Generalizable prediction of childhood ADHD symptoms from neurocognitive testing and youth characteristics.
Alexander Weigard, Katherine L McCurry, Zvi Shapiro, Meghan E Martz, Mike Angstadt, Mary M Heitzeg, Ivo D Dinov, Chandra Sripada
Author Information
Alexander Weigard: Department of Psychiatry, University of Michigan, Ann Arbor, USA. asweigar@med.umich.edu. ORCID
Katherine L McCurry: Department of Psychiatry, University of Michigan, Ann Arbor, USA. ORCID
Zvi Shapiro: Department of Psychology, Emory University, Atlanta, USA.
Meghan E Martz: Department of Psychiatry, University of Michigan, Ann Arbor, USA.
Mike Angstadt: Department of Psychiatry, University of Michigan, Ann Arbor, USA.
Mary M Heitzeg: Department of Psychiatry, University of Michigan, Ann Arbor, USA.

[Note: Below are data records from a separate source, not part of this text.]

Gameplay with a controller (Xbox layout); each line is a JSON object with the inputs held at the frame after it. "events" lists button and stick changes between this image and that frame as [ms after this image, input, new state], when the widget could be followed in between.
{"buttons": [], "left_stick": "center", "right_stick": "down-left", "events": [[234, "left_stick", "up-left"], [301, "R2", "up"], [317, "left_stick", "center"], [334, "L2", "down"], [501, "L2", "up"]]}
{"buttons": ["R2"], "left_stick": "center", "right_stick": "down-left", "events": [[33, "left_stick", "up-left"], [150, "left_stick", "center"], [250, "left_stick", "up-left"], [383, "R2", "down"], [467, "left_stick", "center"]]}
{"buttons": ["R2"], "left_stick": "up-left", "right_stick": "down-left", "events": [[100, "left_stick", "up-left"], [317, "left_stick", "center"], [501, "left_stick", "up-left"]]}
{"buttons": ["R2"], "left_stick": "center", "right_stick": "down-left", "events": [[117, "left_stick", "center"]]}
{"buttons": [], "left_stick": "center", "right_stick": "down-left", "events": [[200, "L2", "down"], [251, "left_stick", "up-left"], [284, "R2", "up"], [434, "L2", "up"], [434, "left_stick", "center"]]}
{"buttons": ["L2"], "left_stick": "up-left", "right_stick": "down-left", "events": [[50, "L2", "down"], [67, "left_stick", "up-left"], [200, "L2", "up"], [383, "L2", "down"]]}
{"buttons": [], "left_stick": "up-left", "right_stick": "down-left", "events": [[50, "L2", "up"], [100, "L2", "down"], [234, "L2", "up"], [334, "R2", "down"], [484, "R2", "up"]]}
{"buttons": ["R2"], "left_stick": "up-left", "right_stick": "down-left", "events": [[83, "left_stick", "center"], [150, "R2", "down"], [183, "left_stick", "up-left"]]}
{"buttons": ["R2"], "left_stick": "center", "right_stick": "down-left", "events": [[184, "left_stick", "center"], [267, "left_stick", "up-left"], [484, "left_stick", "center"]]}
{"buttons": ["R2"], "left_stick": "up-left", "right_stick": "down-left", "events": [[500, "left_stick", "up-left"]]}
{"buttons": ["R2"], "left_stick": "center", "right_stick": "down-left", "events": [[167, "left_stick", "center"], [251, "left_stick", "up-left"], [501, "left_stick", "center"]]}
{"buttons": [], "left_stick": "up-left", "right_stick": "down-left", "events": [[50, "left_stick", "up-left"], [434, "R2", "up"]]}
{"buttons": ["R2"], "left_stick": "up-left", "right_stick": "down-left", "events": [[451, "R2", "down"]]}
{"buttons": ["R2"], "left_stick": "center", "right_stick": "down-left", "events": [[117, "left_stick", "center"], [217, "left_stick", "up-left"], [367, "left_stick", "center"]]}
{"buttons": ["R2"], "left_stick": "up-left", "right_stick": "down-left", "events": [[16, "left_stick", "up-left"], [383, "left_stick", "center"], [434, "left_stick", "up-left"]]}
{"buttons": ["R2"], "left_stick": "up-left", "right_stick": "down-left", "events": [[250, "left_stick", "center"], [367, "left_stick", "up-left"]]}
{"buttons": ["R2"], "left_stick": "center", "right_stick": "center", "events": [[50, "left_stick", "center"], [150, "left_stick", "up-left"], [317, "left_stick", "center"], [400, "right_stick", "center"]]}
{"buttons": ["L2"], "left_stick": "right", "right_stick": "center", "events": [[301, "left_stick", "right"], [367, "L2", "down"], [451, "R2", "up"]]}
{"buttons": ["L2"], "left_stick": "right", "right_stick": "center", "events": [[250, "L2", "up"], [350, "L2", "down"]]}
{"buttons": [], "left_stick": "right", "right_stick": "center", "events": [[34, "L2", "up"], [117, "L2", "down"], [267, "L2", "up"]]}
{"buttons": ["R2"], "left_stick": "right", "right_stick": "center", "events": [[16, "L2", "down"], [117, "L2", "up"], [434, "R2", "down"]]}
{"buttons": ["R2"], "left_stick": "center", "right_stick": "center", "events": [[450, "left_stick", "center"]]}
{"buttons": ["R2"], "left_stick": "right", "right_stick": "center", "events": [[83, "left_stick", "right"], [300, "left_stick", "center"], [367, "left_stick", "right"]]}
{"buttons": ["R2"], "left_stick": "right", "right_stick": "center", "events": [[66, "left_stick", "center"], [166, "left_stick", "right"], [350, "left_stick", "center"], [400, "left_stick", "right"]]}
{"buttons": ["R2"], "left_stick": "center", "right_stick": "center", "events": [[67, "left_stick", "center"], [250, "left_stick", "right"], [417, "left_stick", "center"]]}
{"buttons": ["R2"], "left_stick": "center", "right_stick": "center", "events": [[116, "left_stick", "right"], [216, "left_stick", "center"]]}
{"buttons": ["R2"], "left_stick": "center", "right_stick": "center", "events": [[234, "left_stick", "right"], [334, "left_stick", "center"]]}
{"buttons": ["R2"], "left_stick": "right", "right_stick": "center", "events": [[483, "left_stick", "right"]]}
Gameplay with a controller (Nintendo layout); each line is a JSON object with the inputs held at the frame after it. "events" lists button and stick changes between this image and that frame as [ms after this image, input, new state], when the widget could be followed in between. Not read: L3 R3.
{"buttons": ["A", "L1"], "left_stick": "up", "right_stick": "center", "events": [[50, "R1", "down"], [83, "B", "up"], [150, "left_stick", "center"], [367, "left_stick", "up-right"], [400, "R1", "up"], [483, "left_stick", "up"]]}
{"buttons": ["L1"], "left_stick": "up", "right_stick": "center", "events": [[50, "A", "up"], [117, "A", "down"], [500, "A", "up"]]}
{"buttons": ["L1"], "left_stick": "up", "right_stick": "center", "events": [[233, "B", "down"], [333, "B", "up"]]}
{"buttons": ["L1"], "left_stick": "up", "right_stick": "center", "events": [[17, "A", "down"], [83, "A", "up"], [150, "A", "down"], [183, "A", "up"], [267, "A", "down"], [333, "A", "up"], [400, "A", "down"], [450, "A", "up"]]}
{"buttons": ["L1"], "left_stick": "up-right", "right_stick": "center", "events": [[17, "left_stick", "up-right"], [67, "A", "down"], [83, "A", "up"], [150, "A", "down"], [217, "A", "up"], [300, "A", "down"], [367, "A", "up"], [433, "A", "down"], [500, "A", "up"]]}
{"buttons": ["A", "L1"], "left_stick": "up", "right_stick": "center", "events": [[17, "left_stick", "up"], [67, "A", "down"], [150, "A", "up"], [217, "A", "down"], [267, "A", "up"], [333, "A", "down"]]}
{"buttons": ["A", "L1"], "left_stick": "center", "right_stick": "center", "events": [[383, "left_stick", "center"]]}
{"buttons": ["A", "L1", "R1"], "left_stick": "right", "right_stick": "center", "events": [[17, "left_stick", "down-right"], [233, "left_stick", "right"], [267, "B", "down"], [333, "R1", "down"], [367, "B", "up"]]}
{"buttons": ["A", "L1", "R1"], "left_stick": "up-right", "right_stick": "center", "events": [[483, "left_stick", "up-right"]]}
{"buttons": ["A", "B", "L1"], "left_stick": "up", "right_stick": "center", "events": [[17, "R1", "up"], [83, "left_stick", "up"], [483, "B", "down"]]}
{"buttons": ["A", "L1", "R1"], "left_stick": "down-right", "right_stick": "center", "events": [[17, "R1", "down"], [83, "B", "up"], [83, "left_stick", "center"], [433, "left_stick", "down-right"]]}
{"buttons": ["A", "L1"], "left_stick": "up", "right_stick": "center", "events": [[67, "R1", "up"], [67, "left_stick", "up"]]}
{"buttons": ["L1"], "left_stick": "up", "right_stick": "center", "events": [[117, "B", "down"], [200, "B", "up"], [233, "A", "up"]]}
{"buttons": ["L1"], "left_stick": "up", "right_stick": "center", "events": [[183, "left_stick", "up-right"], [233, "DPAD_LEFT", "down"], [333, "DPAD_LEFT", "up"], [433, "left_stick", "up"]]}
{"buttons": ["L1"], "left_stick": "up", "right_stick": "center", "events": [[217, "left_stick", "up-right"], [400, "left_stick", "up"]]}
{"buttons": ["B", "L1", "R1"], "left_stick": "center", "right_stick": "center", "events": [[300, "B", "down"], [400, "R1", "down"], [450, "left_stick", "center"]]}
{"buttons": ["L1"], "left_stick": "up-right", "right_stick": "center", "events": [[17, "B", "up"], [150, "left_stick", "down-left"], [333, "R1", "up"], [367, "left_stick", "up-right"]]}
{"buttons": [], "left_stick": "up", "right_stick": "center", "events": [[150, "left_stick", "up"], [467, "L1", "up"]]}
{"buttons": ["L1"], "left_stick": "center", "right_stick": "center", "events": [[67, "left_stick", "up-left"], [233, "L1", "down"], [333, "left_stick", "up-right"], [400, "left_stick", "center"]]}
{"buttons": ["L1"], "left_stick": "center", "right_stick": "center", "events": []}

Ivo D Dinov: Departments of Computational Medicine and Bioinformatics, and Health Behavior and Biological Sciences, University of Michigan, Ann Arbor, USA. ORCID
Chandra Sripada: Department of Psychiatry, University of Michigan, Ann Arbor, USA. ORCID
Childhood attention-deficit/hyperactivity disorder (ADHD) symptoms are believed to result from disrupted neurocognitive development. However, evidence for the clinical and predictive value of neurocognitive assessments in this context has been mixed, and there have been no large-scale efforts to quantify their potential for use in generalizable models that predict individuals' ADHD symptoms in new data. Using data drawn from the Adolescent Brain Cognitive Development Study (ABCD), a consortium that recruited a diverse sample of over 10,000 youth (ages 9-10 at baseline) across 21 U.S. sites, we develop and test cross-validated machine learning models for predicting youths' ADHD symptoms using neurocognitive abilities, demographics, and child and family characteristics. Models used baseline demographic and biometric measures, geocoded neighborhood data, youth reports of child and family characteristics, and neurocognitive tests to predict parent- and teacher-reported ADHD symptoms at the 1-year and 2-year follow-up time points. Predictive models explained 15-20% of the variance in 1-year ADHD symptoms for ABCD Study sites that were left out of the model-fitting process and 12-13% of the variance in 2-year ADHD symptoms. Models displayed high generalizability across study sites and trivial loss of predictive power when transferred from training data to left-out data. Features from multiple domains contributed meaningfully to prediction, including neurocognition, sex, self-reported impulsivity, parental monitoring, and screen time. This work quantifies the information value of neurocognitive abilities and other child characteristics for predicting ADHD symptoms and provides a foundational method for predicting individual youths' symptoms in new data across contexts.